I do not have code of Tegra (note), but Exynos implementation is available by default from aosp. Assuming that you are able to build/upload *.so I would start from doing some measurements in I-frame decoding mode. In Exynos (as also in other cases) it is triggered by thumbnail mode but be aware that quite frequently integrators set google's decoder as default for thumbnail creation - in that case you must get rid of this or run thumbnail creation for high profile (google's codec will fail since it is supporting main and baseline afair and then will continue with vendor's one).

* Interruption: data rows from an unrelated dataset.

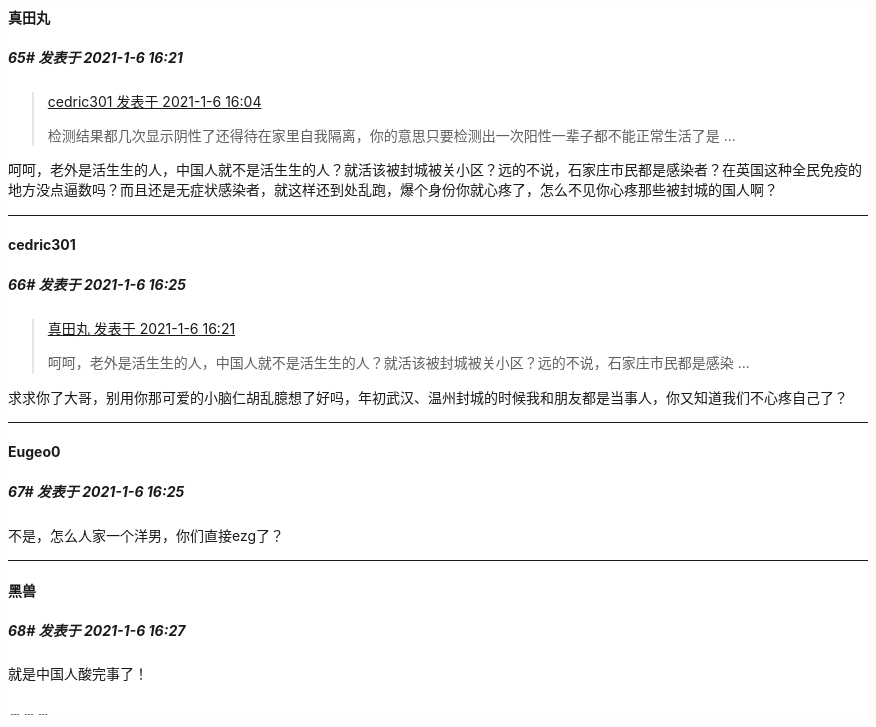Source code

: ####  真田丸  
##### 65#       发表于 2021-1-6 16:21



<blockquote><a href="httphttps://bbs.saraba1st.com/2b/forum.php?mod=redirect&amp;goto=findpost&amp;pid=49956191&amp;ptid=1981481" target="_blank">cedric301 发表于 2021-1-6 16:04</a>

检测结果都几次显示阴性了还得待在家里自我隔离，你的意思只要检测出一次阳性一辈子都不能正常生活了是 ...</blockquote>
呵呵，老外是活生生的人，中国人就不是活生生的人？就活该被封城被关小区？远的不说，石家庄市民都是感染者？在英国这种全民免疫的地方没点逼数吗？而且还是无症状感染者，就这样还到处乱跑，爆个身份你就心疼了，怎么不见你心疼那些被封城的国人啊？







*****

####  cedric301  
##### 66#       发表于 2021-1-6 16:25



<blockquote><a href="httphttps://bbs.saraba1st.com/2b/forum.php?mod=redirect&amp;goto=findpost&amp;pid=49956352&amp;ptid=1981481" target="_blank">真田丸 发表于 2021-1-6 16:21</a>

呵呵，老外是活生生的人，中国人就不是活生生的人？就活该被封城被关小区？远的不说，石家庄市民都是感染 ...</blockquote>
求求你了大哥，别用你那可爱的小脑仁胡乱臆想了好吗，年初武汉、温州封城的时候我和朋友都是当事人，你又知道我们不心疼自己了？







*****

####  Eugeo0  
##### 67#       发表于 2021-1-6 16:25




不是，怎么人家一个洋男，你们直接ezg了？







*****

####  黑兽  
##### 68#       发表于 2021-1-6 16:27




就是中国人酸完事了！



﹍﹍﹍
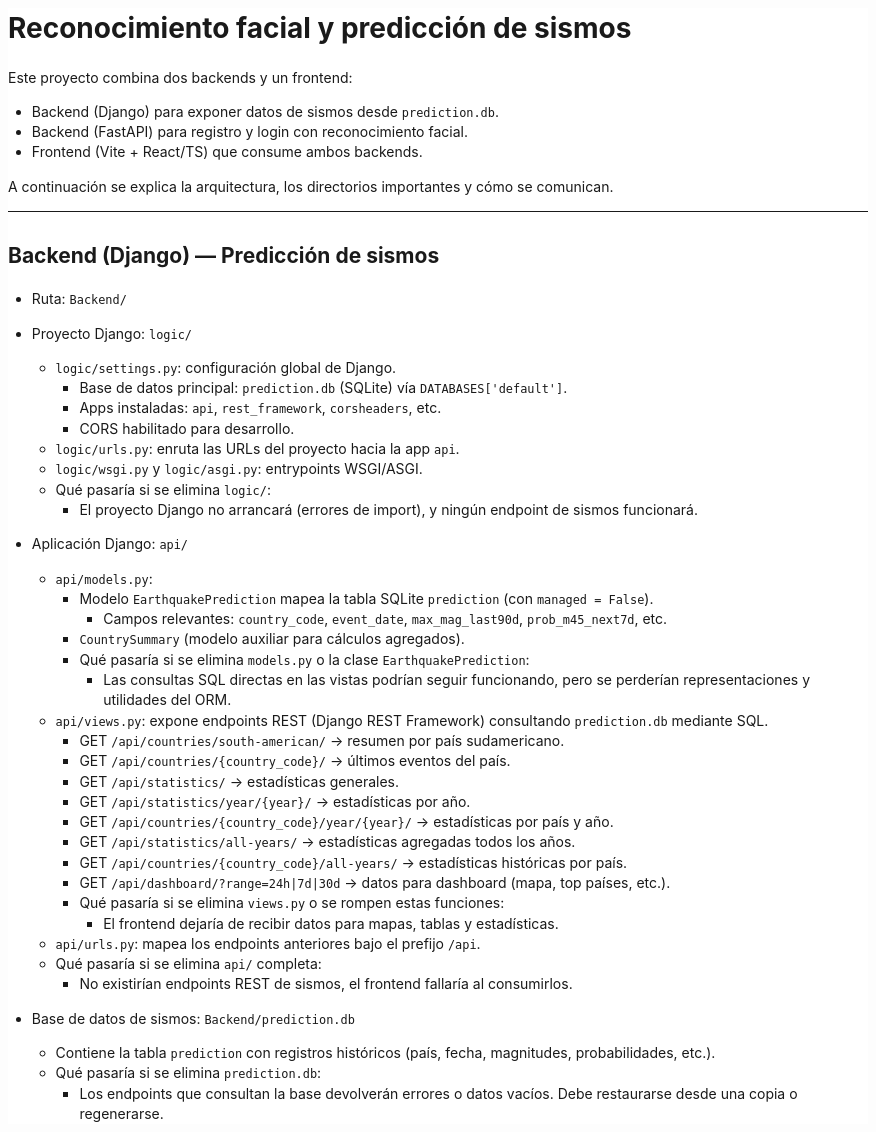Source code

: # Reconocimiento facial y predicción de sismos

Este proyecto combina dos backends y un frontend:

- Backend (Django) para exponer datos de sismos desde `prediction.db`.
- Backend (FastAPI) para registro y login con reconocimiento facial.
- Frontend (Vite + React/TS) que consume ambos backends.

A continuación se explica la arquitectura, los directorios importantes y cómo se comunican.

---

## Backend (Django) — Predicción de sismos

- Ruta: `Backend/`
- Proyecto Django: `logic/`
  - `logic/settings.py`: configuración global de Django.
    - Base de datos principal: `prediction.db` (SQLite) vía `DATABASES['default']`.
    - Apps instaladas: `api`, `rest_framework`, `corsheaders`, etc.
    - CORS habilitado para desarrollo.
  - `logic/urls.py`: enruta las URLs del proyecto hacia la app `api`.
  - `logic/wsgi.py` y `logic/asgi.py`: entrypoints WSGI/ASGI.
  - Qué pasaría si se elimina `logic/`:
    - El proyecto Django no arrancará (errores de import), y ningún endpoint de sismos funcionará.

- Aplicación Django: `api/`
  - `api/models.py`:
    - Modelo `EarthquakePrediction` mapea la tabla SQLite `prediction` (con `managed = False`).
      - Campos relevantes: `country_code`, `event_date`, `max_mag_last90d`, `prob_m45_next7d`, etc.
    - `CountrySummary` (modelo auxiliar para cálculos agregados).
    - Qué pasaría si se elimina `models.py` o la clase `EarthquakePrediction`:
      - Las consultas SQL directas en las vistas podrían seguir funcionando, pero se perderían representaciones y utilidades del ORM.
  - `api/views.py`: expone endpoints REST (Django REST Framework) consultando `prediction.db` mediante SQL.
    - GET `/api/countries/south-american/` → resumen por país sudamericano.
    - GET `/api/countries/{country_code}/` → últimos eventos del país.
    - GET `/api/statistics/` → estadísticas generales.
    - GET `/api/statistics/year/{year}/` → estadísticas por año.
    - GET `/api/countries/{country_code}/year/{year}/` → estadísticas por país y año.
    - GET `/api/statistics/all-years/` → estadísticas agregadas todos los años.
    - GET `/api/countries/{country_code}/all-years/` → estadísticas históricas por país.
    - GET `/api/dashboard/?range=24h|7d|30d` → datos para dashboard (mapa, top países, etc.).
    - Qué pasaría si se elimina `views.py` o se rompen estas funciones:
      - El frontend dejaría de recibir datos para mapas, tablas y estadísticas.
  - `api/urls.py`: mapea los endpoints anteriores bajo el prefijo `/api`.
  - Qué pasaría si se elimina `api/` completa:
    - No existirían endpoints REST de sismos, el frontend fallaría al consumirlos.

- Base de datos de sismos: `Backend/prediction.db`
  - Contiene la tabla `prediction` con registros históricos (país, fecha, magnitudes, probabilidades, etc.).
  - Qué pasaría si se elimina `prediction.db`:
    - Los endpoints que consultan la base devolverán errores o datos vacíos. Debe restaurarse desde una copia o regenerarse.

You can also set IFrameMode for regular playback look into decode/omx Exynos implementation for master branch for reference, i.e. you need to send V4L2_CID_MPEG_MFC51_VIDEO_I_FRAME_DECODING in codec config phase.
IMHO latency for I frame mode will be some kind of asymptote for regular decoding (without some advanced optimizations). In the next step make some timing measurements in lower layers including kernel. All results in comparison with regular decoding will give you complete picture if it is possible, where and how to optimize latency.